In "The Monkey's Paw," how does the author use characterization?
Characterisation refers to how the author presents, describes and uses the characters in their work to advance the theme or message of the story. So really, in a sense, what you need to do to answer your question is to think about how the author presents the various characters and uses them to enhance the horror of this tale. For me, one of the characters who really stands out, is Major Morris, who gives the White family the poisoned chalice of the monkey's paw.
What is key to realise is how he is presented. He is described as a "tall, burly man, beady of eye and rubicund of visage." The fact that he is a Sergeant Major and physically strong is made evident, an impression heightened by his experience of active service in India:
...spoke of wild scenes and doughty deeds; of wars and plagues and strange peoples.
Having established the strength and power of this character, the author then shows the true terror of the monkey's paw by describing its effect on the Major.
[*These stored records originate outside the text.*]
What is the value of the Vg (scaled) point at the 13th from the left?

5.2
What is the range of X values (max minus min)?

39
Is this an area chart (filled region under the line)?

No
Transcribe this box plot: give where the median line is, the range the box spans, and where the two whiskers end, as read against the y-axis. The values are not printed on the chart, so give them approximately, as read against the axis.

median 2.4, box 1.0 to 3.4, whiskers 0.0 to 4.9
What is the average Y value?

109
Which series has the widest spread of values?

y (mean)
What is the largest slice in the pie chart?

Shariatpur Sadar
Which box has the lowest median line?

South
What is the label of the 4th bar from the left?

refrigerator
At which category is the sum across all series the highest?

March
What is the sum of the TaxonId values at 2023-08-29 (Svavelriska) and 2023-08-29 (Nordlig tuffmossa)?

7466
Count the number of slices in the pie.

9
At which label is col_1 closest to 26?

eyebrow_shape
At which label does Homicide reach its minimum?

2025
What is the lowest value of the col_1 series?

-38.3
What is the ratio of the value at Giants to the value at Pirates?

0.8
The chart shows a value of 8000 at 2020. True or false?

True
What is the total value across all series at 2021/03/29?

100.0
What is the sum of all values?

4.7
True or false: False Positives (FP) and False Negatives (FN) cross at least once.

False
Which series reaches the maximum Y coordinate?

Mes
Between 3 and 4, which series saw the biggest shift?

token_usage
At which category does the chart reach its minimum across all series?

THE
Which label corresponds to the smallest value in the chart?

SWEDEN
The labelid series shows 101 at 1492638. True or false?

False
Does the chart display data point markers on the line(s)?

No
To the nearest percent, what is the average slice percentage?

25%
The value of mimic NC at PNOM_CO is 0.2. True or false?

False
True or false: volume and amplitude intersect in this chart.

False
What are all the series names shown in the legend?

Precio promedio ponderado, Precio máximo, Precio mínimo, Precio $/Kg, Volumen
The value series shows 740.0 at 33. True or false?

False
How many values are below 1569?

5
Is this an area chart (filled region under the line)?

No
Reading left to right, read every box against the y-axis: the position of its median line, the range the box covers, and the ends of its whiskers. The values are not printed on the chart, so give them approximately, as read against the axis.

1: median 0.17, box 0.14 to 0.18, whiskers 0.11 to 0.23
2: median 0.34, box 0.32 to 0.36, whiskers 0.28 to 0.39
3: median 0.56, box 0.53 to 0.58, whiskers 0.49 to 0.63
Note how in response to being asked if he has had three wishes, he responds, "I have," and we are told something that we would not expect from such a man: "his blotchy face whitened."
The author therefore uses the characterisation of the Major to foreshadow the tragedy that is to come in the rest of the story. For such a straightforward, physically powerful man to respond so strongly to a "fakir's trick" clearly points towards the truth in the monkey's paw - a truth that the White family find out for themselves all too soon.